おとこ、おんな。


修学旅行最後の夜の思い出作りに夜はキャンプファイヤーが行われた。


キャンプファイヤーの一時間は自由なため、中三の恋愛盛りな女子たちは一斉に彼氏やすきな男子のところに飛んでゆく。



「穂花」


「ん?」



「西んとこ、行ってきなよ。
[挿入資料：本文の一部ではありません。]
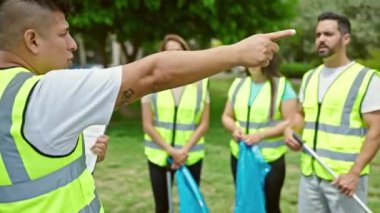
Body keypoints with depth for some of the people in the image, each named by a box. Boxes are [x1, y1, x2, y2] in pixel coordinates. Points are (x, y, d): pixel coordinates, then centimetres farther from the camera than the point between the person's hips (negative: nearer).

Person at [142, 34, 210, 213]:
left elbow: (204, 124, 0)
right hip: (159, 155, 0)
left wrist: (185, 150, -11)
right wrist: (170, 150, -12)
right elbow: (148, 125, -5)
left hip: (191, 156, 0)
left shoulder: (200, 84, 0)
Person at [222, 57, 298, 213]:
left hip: (270, 159, -4)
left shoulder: (282, 86, -8)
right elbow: (227, 116, 12)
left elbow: (291, 122, -12)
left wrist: (261, 134, -21)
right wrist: (234, 128, -10)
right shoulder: (238, 84, 7)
」



そう言って私は西山(西)のところに行けと促した。


穂花は、「西山が好き!」なんて言わなかった。


穂花は私が恋愛が好きじゃないのを分かってくれたから。


でも穂花が西山のことを気にしているのは何となくわかった。


その時、相談に乗ってあげられない自分が腹立たしかった。



(こんな時くらい、)


「役に立たせてよ。」


「え?」


「いや、なんでもない。ほら早く行ってきなよ。私ここで火眺めてるから‪w」



穂花は少し考えると、「ありがと」と言って西の所へ行った。


哀愁にでも浸ろうとしていた時、


中野が声をかけてきた。



「永瀬」


「………なんだ、お前もぼっちか」


「うんそう、みんな呼ばれてさ、俺だけ取り残されて、っておい!‪wやめろ‪w悲しいだろ‪w」


「あははは‪w」



沢山喋って少し話題が尽きた頃、中野が



「戦争しよう」



と言い出した。



「懐かし。いよ。」


『せーんそー』



と言ったものの、中野がグーもチョキも出さない。



「どした


「好き……なんだけど。」


「は、


「永瀬が…」


「………」


「好きなんだけど。」



そう言われて、私の中で何かが込み上げてきた。



「ばっかじゃないの!!!」



私は中野の手を振り払って逃げ出した。